Das Meer als Magnet? Wie soll das funktionieren? Nun, sagt Ryskin, Meerwasser enthält bekanntlich Salz. Und deshalb ist es elektrisch leitend.

"Wenn sich dieses leitfähige Meerwasser mit der Strömung im Erdmagnetfeld bewegt, werden beträchtliche elektrische Ströme erzeugt. Diese elektrischen Ströme wiederum rufen schwache Magnetfelder hervor. Und genau diese Felder interpretieren wir als Langzeitschwankung des Erdmagnetfelds."

Also ebenfalls ein Dynamo-Effekt – nur eben nicht mit Eisen im Erdkern, sondern mit Meerwasser an der Oberfläche. Doch hat Ryskin auch Belege dafür, dass etwas dran sein könnte an seiner Hypothese?

"Aber ja! Ich habe ausgerechnet, wie groß das Magnetfeld ungefähr ist, das durch die weltweiten Meeresströmungen hervorgerufen wird. Außerdem verändern sich diese Meeresströmungen ja im Laufe der Zeit, und dadurch verändert sich auch ihr Magnetfeld. Und diese Schwankungen passen recht gut überein mit den tatsächlich beobachteten Schwankungen des Erdmagnetfelds."

Dennoch – eine gewagte Theorie. Die Fachwelt jedenfalls reagiert bislang ziemlich skeptisch. Gregory Ryskin überrascht das nicht.

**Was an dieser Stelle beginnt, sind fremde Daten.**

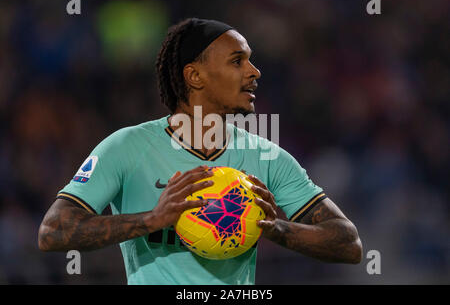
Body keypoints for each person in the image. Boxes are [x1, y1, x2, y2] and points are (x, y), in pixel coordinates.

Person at [38, 18, 362, 284]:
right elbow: (53, 231)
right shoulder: (128, 147)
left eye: (249, 59)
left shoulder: (267, 156)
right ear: (194, 75)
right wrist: (152, 219)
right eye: (238, 61)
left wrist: (276, 228)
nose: (254, 71)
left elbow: (349, 243)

"Ich habe nichts anderes erwartet. Doch ich rechne damit, dass einige Leute meine Ergebnisse nachrechnen werden. Dafür braucht man keinen Supercomputer, es reicht ein normaler PC. Ich bin mir ziemlich sicher, dass meine Ergebnisse dabei bestätigt werden. Und wenn meine Theorie stimmt, werden wir dieses ganze Geodynamo-Konzept in Frage stellen müssen."

Ryskin vermutet offenbar, dass das Meer sogar für das komplette Erdmagnetfeld verantwortlich ist und nicht nur für seine Schwankungen. "Warten Sie meine nächste Veröffentlichung ab", sagt er zum Schluss am Telefon. Die Gemeinde der Geophysiker darf sich also auf einen weiteren, einen noch gravierenderen Umsturzversuch aus Illinois gefasst machen.